- [Texte source]:
La première ministre Élisabeth Borne dévoilera le 15 décembre le contenu du texte et s’apprête à affronter la rue.
Maintenant ou jamais. Sans dévier d’un pouce de la trajectoire fixée par le président de la République, Élisabeth Borne poursuit la mise sur orbite de la réforme des retraites.
Age de départ, pénibilité, régimes spéciaux, la première ministre, Elisabeth Borne, a dévoilé le jeudi 1er décembre dernier les contours de l’épineuse réforme des retraites, qui sera présentée aux partenaires sociaux à partir du 15 décembre. La première ministre a ainsi lancé le dernier cycle de concertation sur le financement du système avant de tenir un séminaire sur le sujet avec l’ensemble des ministres concernés.
Une main tendue à LR
Entre ces deux étapes, Élisabeth Borne a détaillé quelques pistes de travail sur le contenu de la réforme. Sans grande surprise par rapport au projet initial d’Emmanuel Macron de repousser l’âge de départ à 65 ans.
La première ministre en profite surtout pour tendre la main aux Républicains. « On doit pouvoir trouver un chemin », assure-t-elle après avoir entrouvert la porte à l’hypothèse d’un âge de départ finalement fixé à 64 ans en contrepartie d’un allongement de la durée de cotisation. Soit l’amendement voté par le Sénat où LR est majoritaire. « Évidemment, on sera à l’écoute des propositions des uns et des autres », promet Élisabeth Borne.
Sans le soutien de la droite, impossible de faire passer la réforme des retraites à l’Assemblée nationale sans sortir le 49-3. Ce que l’exécutif voudrait éviter pour conserver cet outil en vue des autres textes à venir dans l’Hémicycle, notamment sur l’immigration et les énergies renouvelables.
Difficile pourtant d’y voir clair sur l’attitude qu’adopteront les députés LR, du moins tant que le parti n’a pas désigné son nouveau patron, le 10 décembre prochain. C’est d’ailleurs cinq jours plus tard qu’Élisabeth Borne a prévu de dévoiler le contenu de la réforme.
Un timing précis
Mais si la première ministre se donne quelques marges de manœuvre pour tenter d’embarquer Les Républicains derrière la réforme, elle se montre en revanche intraitable sur le timing. « Nous tiendrons le calendrier », prévient-elle. Soit celui d’une réforme des retraites votée début 2023 pour une entrée en vigueur dès l’été.
« Il y a un intérêt politique à engager les choses maintenant, explique un ministre. La vraie année compliquée, c’est 2023, c’est pour ça qu’il faut la charger politiquement. L’année prochaine, il y aura les élections européennes ; la suivante, on sera en plein Jeux olympiques ; celle d’après, ce seront les municipales et la précampagne présidentielle. »
En clair, si 2023 n’est pas forcément le meilleur moment pour engager la réforme des retraites, avec l’inflation et la colère sociale sourde qui s’étend dans le pays, c’est en revanche le moins mauvais. Le moins susceptible en tout cas de voir des enjeux électoraux polluer les négociations.
Et puis, « il ne faut pas oublier que la matrice d’Emmanuel Macron, c’est l’anti-Hollande : faire les réformes difficiles en début de mandat pour en récolter les fruits à la fin », confie un proche du président.

- [Données fournies]:

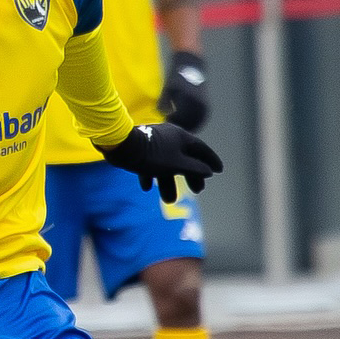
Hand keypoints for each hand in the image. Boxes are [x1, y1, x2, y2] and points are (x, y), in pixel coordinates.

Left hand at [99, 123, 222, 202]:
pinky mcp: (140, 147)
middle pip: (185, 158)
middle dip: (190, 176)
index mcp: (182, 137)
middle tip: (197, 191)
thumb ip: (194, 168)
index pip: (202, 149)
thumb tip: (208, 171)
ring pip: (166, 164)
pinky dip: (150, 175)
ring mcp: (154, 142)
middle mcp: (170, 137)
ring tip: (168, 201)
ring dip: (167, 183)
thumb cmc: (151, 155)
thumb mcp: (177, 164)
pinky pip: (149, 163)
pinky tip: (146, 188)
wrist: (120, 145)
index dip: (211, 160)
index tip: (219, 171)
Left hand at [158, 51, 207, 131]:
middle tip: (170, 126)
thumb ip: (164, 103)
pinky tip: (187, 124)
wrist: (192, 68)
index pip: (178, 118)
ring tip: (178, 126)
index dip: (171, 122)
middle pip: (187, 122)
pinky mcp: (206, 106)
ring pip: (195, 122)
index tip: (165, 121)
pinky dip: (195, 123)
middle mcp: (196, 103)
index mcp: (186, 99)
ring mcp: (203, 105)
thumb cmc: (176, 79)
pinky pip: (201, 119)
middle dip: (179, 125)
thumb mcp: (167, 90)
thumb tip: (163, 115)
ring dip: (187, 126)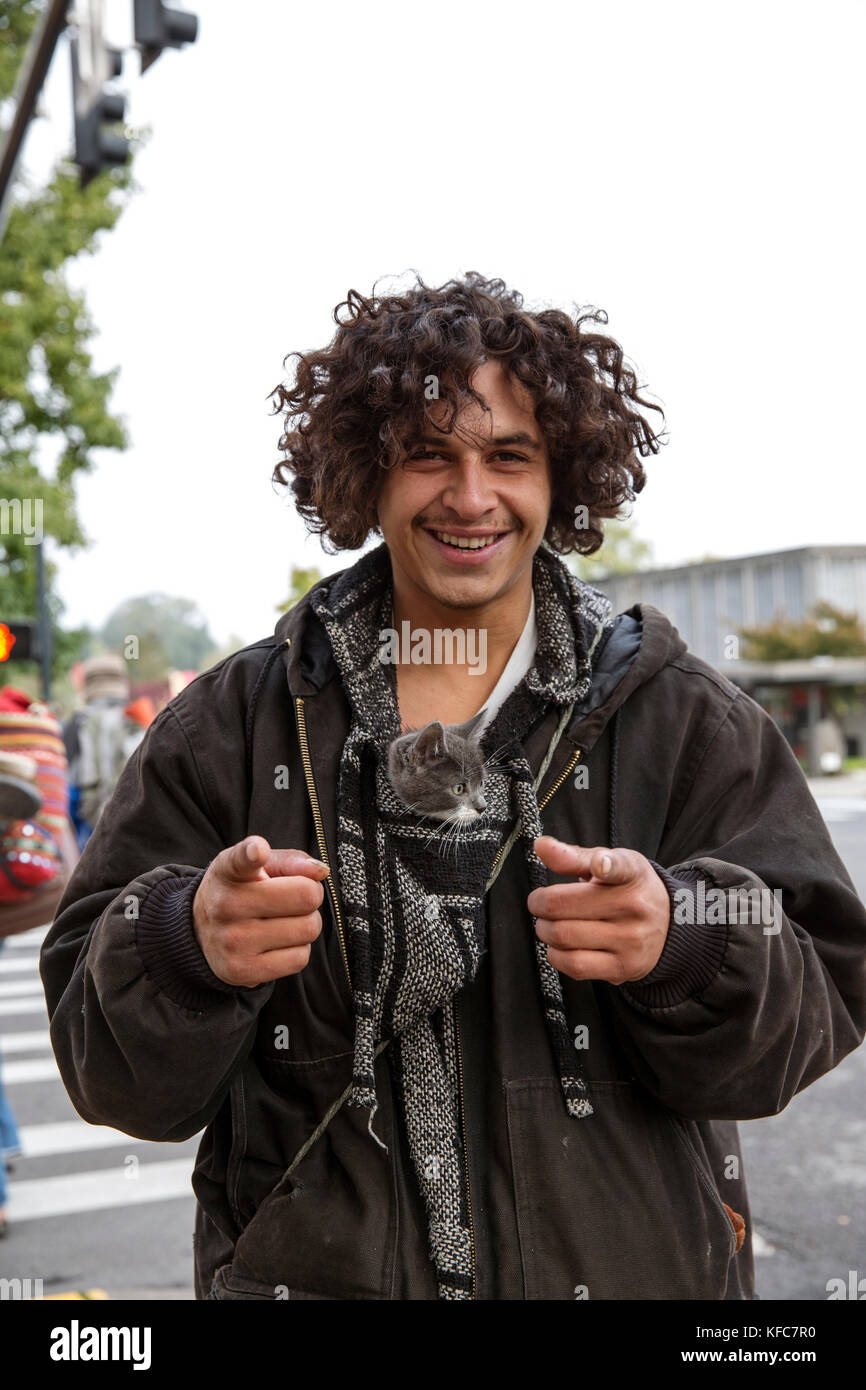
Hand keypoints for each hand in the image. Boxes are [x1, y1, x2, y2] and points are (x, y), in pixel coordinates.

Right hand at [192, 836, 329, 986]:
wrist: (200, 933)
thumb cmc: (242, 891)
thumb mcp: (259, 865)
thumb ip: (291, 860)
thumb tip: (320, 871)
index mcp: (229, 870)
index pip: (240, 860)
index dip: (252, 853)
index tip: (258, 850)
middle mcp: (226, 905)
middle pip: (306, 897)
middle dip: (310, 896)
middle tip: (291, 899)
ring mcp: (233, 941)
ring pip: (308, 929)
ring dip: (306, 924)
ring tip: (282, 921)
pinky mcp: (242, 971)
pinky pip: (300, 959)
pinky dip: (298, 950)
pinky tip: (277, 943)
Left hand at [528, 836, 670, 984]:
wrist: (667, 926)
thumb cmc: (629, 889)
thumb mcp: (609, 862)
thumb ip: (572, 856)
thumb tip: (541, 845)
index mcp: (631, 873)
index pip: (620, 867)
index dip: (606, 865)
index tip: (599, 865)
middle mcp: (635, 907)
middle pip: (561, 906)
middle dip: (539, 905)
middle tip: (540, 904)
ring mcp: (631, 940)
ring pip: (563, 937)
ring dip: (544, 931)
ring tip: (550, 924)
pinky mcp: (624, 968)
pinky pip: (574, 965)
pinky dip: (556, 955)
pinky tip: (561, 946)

- [Travail à faire]:
a - Recopiez le passage du texte sur la réforme des retraites qui va de « Une main tendue » jusqu'à « promet Élisabeth Borne. ».
b - Poursuivez le texte sur la réforme des retraites à partir de sa dernière phrase.
Vous n'avez pas besoin de la liste.

- [Réponses aux tâches]:
a -
Une main tendue à LR
Entre ces deux étapes, Élisabeth Borne a détaillé quelques pistes de travail sur le contenu de la réforme. Sans grande surprise par rapport au projet initial d’Emmanuel Macron de repousser l’âge de départ à 65 ans.
La première ministre en profite surtout pour tendre la main aux Républicains. « On doit pouvoir trouver un chemin », assure-t-elle après avoir entrouvert la porte à l’hypothèse d’un âge de départ finalement fixé à 64 ans en contrepartie d’un allongement de la durée de cotisation. Soit l’amendement voté par le Sénat où LR est majoritaire. « Évidemment, on sera à l’écoute des propositions des uns et des autres », promet Élisabeth Borne.

b -
Un «non» pour LFI
Même si le gouvernement parvient à trouver un accord sur la réforme des retraites avec LR pour éviter de recourir au 49-3, le pire lui est déjà promis. « Pour nous, c’est toujours non, comme 80% des Français, nous n’en voulons pas, et nous les ferons battre en retraite dans l’Hémicycle ou dans la rue », a promis la présidente du groupe LFI à l’Assemblée nationale, Mathilde Panot, sur RTL.
Le parti a déjà annoncé qu’il ferait « obstruction » à l’Assemblée nationale en multipliant les amendements. « La dernière fois, nous en avions fait 17.000 à 17, maintenant nous sommes 75, il se trouve même que, avec l’ensemble de la Nupes, nous sommes 151 », a menacé Mathilde Panot.
Son parti a d’ores et déjà prévu de participer à une manifestation programmée pour le 21 janvier prochain et se dit prêt à participer à toute autre initiative contre la réforme des retraites.
Des discussions chez les syndicats
C’est pour en discuter que les syndicats se réuniront lundi soir au siège de la FSU aux Lilas. « La CFDT, s’il y a report de l’âge légal de départ en retraite, aujourd’hui comme hier, comme avant-hier, elle s’opposera, et elle s’opposera par tous les moyens, et notamment on essaiera de s’y opposer de manière intersyndicale. C’est clair, net, précis », a mis en garde le secrétaire général de la CFDT, Laurent Berger, en marge du lancement des Assises du travail à Paris.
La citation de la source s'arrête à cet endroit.